# Prompt A
In the court opinion, who was the judge in the circuit court below?
# Prompt B
Can you shorten the court opinion's paragraph that begins "Wells Fargo Bank, N.A. (“the Bank”) appeals" into a brief list of its main points?
# Prompt C
Will you reproduce the stretch of the court opinion from "DISTRICT COURT OF" through "Miami, for appellant."?

BEGIN Document extract

DISTRICT COURT OF APPEAL OF THE STATE OF FLORIDA
FOURTH DISTRICT
WELLS FARGO BANK, N.A.,
Appellant,
v.
MARGARETH F. BRICOURT and STEPHANIE J. BRICOURT,
Appellees.
No. 4D19-325
[February 12, 2020]
Appeal from the Circuit Court for the Seventeenth Judicial Circuit,
Broward County; Barry J. Stone, Senior Judge; L.T. Case No. CACE16-
009010.
William J. Simonitsch and Stephen A. McGuinness of K&L Gates LLP,
Miami, for appellant.
Jonathan Kline of Jonathan Kline, P.A., Weston, for appellees.
DAMOORGIAN, J.
Wells Fargo Bank, N.A. (“the Bank”) appeals a judgment in favor of
Appellees, Margareth F. Bricourt and Stephanie J. Bricourt (“Borrowers”).
The Bank argues the court erred in applying the wrong legal standard for
reestablishing a lost note under § 673.3091(1)(c), Florida Statutes (2019),
and that it met its burden of proof to reestablish its lost note. Borrowers
counter that the generalized testimony of the witness was insufficient to
reestablish the Bank’s lost note. 1 Finding merit in the Bank’s argument,
we reverse and remand for entry of judgment in favor of the Bank.

END Document extract
BEGIN Record set

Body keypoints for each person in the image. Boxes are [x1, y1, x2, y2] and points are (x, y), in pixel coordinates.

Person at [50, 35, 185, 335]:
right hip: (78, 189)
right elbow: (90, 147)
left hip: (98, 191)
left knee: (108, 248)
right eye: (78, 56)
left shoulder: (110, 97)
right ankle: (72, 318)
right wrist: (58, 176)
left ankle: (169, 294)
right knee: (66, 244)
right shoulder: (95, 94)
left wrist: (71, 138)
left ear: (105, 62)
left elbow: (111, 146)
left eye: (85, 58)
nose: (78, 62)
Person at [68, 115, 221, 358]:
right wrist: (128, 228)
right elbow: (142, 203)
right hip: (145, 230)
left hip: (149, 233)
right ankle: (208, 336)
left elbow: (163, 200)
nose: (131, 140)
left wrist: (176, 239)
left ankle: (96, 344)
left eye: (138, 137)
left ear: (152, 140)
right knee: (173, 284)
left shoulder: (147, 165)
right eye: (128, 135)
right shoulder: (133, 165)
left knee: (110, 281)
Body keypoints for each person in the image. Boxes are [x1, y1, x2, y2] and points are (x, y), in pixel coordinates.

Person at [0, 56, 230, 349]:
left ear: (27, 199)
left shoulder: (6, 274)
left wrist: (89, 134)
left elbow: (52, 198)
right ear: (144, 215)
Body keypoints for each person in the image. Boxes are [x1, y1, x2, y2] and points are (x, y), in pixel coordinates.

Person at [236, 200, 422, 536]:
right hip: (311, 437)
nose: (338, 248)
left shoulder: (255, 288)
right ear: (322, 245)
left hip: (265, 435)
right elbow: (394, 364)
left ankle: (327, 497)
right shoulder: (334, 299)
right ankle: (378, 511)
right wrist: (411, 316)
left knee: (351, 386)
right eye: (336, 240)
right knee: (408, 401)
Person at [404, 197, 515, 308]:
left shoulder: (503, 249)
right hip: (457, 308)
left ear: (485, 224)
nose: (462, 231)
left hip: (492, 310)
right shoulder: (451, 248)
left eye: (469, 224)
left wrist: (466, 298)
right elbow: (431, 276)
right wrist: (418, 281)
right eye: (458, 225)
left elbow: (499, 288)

END Record set
BEGIN Record set

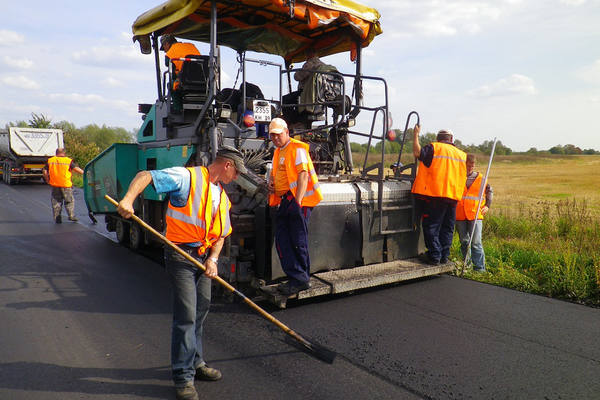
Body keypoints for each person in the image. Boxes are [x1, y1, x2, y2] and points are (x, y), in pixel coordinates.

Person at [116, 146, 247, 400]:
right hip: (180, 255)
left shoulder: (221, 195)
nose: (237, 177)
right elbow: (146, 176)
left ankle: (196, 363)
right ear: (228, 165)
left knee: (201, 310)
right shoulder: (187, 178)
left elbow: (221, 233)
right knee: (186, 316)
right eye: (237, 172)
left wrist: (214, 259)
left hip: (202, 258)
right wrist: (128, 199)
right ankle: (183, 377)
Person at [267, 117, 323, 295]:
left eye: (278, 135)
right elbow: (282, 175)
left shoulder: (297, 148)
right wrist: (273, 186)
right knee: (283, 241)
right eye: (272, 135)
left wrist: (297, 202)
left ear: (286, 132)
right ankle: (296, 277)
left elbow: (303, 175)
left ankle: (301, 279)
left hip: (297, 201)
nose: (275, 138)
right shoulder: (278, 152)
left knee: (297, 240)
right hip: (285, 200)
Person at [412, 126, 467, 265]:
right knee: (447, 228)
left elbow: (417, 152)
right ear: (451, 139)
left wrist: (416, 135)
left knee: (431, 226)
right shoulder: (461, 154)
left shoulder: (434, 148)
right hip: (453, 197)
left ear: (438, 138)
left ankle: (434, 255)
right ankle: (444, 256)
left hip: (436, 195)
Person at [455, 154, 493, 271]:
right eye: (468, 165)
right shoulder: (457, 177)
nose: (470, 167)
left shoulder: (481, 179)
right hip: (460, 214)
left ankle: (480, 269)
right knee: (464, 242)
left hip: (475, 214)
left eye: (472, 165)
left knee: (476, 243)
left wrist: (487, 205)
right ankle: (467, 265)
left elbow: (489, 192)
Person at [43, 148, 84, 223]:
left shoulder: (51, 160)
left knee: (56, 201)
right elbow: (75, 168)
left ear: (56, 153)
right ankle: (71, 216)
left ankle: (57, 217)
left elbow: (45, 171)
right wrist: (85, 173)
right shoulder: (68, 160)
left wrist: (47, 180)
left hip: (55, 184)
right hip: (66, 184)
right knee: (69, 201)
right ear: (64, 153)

END Record set

# Output A
Barry J. Stone, Senior Judge.

# Output B
- Wells Fargo Bank, N.A. appeals a judgment for the Borrowers, Margareth F. Bricourt and Stephanie J. Bricourt.
- The Bank says the court used the wrong legal standard for reestablishing a lost note under § 673.3091(1)(c), Florida Statutes (2019), and that the Bank met its burden of proof.
- The Borrowers respond that the witness's generalized testimony could not reestablish the lost note.
- The court agrees with the Bank, reverses, and remands for judgment in the Bank's favor.

# Output C
DISTRICT COURT OF APPEAL OF THE STATE OF FLORIDA
FOURTH DISTRICT
WELLS FARGO BANK, N.A.,
Appellant,
v.
MARGARETH F. BRICOURT and STEPHANIE J. BRICOURT,
Appellees.
No. 4D19-325
[February 12, 2020]
Appeal from the Circuit Court for the Seventeenth Judicial Circuit,
Broward County; Barry J. Stone, Senior Judge; L.T. Case No. CACE16-
009010.
William J. Simonitsch and Stephen A. McGuinness of K&L Gates LLP,
Miami, for appellant.